__What you are asked to do__
In the data below, one line contains "Bill Walton: Yet, they" and a later one contains "3. Crash-proof syntax". Print both, with every line between them, exactly and alone.

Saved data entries
■ ■ ■ ■

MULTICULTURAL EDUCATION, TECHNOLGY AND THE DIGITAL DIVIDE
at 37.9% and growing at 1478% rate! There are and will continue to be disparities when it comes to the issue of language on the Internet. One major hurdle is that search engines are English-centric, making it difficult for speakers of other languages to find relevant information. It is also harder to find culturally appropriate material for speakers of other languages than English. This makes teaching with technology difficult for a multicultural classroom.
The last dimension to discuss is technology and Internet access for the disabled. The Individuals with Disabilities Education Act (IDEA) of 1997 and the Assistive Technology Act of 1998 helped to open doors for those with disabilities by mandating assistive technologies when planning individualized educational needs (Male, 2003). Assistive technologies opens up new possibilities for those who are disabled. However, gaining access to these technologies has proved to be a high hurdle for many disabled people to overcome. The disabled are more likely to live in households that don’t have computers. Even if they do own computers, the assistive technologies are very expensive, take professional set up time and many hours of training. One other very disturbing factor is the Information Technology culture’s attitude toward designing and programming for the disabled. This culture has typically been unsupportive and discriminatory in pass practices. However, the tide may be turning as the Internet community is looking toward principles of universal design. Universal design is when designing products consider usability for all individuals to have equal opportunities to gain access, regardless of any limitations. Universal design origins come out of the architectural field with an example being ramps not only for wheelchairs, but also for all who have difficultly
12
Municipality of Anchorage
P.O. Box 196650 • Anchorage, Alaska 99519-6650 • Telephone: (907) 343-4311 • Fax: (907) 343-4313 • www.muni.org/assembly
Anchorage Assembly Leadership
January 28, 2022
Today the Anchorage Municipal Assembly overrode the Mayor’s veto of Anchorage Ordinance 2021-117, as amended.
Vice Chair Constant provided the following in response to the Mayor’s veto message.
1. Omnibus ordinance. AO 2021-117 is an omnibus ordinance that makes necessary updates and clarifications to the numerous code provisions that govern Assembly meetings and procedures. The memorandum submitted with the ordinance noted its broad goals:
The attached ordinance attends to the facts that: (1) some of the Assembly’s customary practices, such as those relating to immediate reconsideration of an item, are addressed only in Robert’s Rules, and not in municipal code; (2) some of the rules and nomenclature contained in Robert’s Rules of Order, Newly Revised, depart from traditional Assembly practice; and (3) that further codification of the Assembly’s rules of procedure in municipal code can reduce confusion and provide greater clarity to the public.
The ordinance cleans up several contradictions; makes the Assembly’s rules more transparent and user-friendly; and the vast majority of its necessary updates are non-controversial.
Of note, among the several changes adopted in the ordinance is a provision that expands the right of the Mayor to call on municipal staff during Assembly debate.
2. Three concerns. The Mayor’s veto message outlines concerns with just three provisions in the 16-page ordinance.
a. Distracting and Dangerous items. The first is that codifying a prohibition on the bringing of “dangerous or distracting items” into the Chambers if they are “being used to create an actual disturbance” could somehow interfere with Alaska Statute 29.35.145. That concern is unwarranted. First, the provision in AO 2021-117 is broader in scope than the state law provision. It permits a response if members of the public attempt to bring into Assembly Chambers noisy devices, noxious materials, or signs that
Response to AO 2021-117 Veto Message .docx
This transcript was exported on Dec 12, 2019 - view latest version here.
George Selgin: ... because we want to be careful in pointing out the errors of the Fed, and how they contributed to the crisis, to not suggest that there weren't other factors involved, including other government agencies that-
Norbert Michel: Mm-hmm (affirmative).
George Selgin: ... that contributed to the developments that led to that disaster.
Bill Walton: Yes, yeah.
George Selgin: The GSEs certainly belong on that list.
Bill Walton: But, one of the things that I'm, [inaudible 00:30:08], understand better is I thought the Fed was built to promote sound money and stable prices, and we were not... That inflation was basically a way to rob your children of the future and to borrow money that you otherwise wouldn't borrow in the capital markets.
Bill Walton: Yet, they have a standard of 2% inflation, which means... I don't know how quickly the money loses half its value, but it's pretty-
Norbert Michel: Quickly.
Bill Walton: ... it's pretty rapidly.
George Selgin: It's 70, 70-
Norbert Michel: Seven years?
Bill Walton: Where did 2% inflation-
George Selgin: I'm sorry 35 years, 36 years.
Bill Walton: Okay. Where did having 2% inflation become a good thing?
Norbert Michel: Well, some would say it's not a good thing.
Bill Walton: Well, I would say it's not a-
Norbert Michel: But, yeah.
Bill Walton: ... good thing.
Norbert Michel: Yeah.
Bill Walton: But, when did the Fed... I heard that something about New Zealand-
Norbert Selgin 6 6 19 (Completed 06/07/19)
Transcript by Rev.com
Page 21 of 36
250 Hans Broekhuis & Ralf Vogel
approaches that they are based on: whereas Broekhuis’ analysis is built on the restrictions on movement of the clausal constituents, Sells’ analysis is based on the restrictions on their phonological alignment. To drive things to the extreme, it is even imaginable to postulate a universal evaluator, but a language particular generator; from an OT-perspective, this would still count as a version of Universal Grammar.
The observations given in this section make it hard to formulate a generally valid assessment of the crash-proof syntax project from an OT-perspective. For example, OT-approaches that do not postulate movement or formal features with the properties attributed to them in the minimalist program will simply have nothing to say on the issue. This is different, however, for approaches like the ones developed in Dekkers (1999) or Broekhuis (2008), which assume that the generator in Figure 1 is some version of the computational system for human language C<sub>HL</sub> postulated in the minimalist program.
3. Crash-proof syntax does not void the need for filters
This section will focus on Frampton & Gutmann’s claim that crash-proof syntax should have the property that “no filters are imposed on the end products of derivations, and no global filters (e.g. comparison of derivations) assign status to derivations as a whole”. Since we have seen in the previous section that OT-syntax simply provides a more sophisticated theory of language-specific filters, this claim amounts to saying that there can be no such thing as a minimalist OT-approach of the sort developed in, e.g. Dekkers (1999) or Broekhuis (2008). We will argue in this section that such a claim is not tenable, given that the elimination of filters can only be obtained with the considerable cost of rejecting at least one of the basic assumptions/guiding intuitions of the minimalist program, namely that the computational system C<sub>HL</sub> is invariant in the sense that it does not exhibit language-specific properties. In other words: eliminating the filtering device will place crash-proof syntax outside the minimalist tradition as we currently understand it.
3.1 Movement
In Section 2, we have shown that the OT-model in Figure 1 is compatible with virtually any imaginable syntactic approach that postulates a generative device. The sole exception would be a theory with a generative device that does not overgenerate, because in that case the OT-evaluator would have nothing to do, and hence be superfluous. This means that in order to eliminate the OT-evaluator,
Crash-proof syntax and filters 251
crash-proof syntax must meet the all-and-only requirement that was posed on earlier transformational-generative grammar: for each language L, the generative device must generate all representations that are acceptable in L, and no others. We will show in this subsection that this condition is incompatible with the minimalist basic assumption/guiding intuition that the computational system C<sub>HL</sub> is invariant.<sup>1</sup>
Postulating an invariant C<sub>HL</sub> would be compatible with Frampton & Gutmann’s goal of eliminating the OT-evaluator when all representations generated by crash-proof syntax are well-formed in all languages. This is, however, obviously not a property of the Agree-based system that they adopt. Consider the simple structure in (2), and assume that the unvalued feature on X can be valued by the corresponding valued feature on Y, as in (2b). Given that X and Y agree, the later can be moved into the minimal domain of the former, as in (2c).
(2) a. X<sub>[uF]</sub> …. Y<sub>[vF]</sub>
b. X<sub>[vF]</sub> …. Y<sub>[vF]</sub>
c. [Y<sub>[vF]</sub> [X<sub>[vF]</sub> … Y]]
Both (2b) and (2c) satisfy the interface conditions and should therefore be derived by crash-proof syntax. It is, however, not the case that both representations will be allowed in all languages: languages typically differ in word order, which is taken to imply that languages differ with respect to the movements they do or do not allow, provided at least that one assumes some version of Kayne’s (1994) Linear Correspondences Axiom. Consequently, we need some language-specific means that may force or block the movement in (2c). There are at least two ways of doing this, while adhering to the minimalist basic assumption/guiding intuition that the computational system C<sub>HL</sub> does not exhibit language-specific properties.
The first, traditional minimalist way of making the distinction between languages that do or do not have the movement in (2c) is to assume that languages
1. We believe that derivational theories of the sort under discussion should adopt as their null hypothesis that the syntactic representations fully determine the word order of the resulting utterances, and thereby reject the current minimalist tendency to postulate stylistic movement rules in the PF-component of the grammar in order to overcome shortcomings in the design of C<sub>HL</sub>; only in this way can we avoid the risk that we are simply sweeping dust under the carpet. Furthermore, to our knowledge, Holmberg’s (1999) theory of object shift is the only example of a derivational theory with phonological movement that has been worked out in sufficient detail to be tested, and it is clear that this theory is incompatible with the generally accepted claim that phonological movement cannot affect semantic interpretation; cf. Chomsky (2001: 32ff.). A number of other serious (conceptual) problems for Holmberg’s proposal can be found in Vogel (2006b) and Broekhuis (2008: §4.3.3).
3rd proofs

■ ■ ■ ■

__Written solution__
Bill Walton: Yet, they have a standard of 2% inflation, which means... I don't know how quickly the money loses half its value, but it's pretty-
Norbert Michel: Quickly.
Bill Walton: ... it's pretty rapidly.
George Selgin: It's 70, 70-
Norbert Michel: Seven years?
Bill Walton: Where did 2% inflation-
George Selgin: I'm sorry 35 years, 36 years.
Bill Walton: Okay. Where did having 2% inflation become a good thing?
Norbert Michel: Well, some would say it's not a good thing.
Bill Walton: Well, I would say it's not a-
Norbert Michel: But, yeah.
Bill Walton: ... good thing.
Norbert Michel: Yeah.
Bill Walton: But, when did the Fed... I heard that something about New Zealand-
Norbert Selgin 6 6 19 (Completed 06/07/19)
Transcript by Rev.com
Page 21 of 36
250 Hans Broekhuis & Ralf Vogel
approaches that they are based on: whereas Broekhuis’ analysis is built on the restrictions on movement of the clausal constituents, Sells’ analysis is based on the restrictions on their phonological alignment. To drive things to the extreme, it is even imaginable to postulate a universal evaluator, but a language particular generator; from an OT-perspective, this would still count as a version of Universal Grammar.
The observations given in this section make it hard to formulate a generally valid assessment of the crash-proof syntax project from an OT-perspective. For example, OT-approaches that do not postulate movement or formal features with the properties attributed to them in the minimalist program will simply have nothing to say on the issue. This is different, however, for approaches like the ones developed in Dekkers (1999) or Broekhuis (2008), which assume that the generator in Figure 1 is some version of the computational system for human language C<sub>HL</sub> postulated in the minimalist program.
3. Crash-proof syntax does not void the need for filters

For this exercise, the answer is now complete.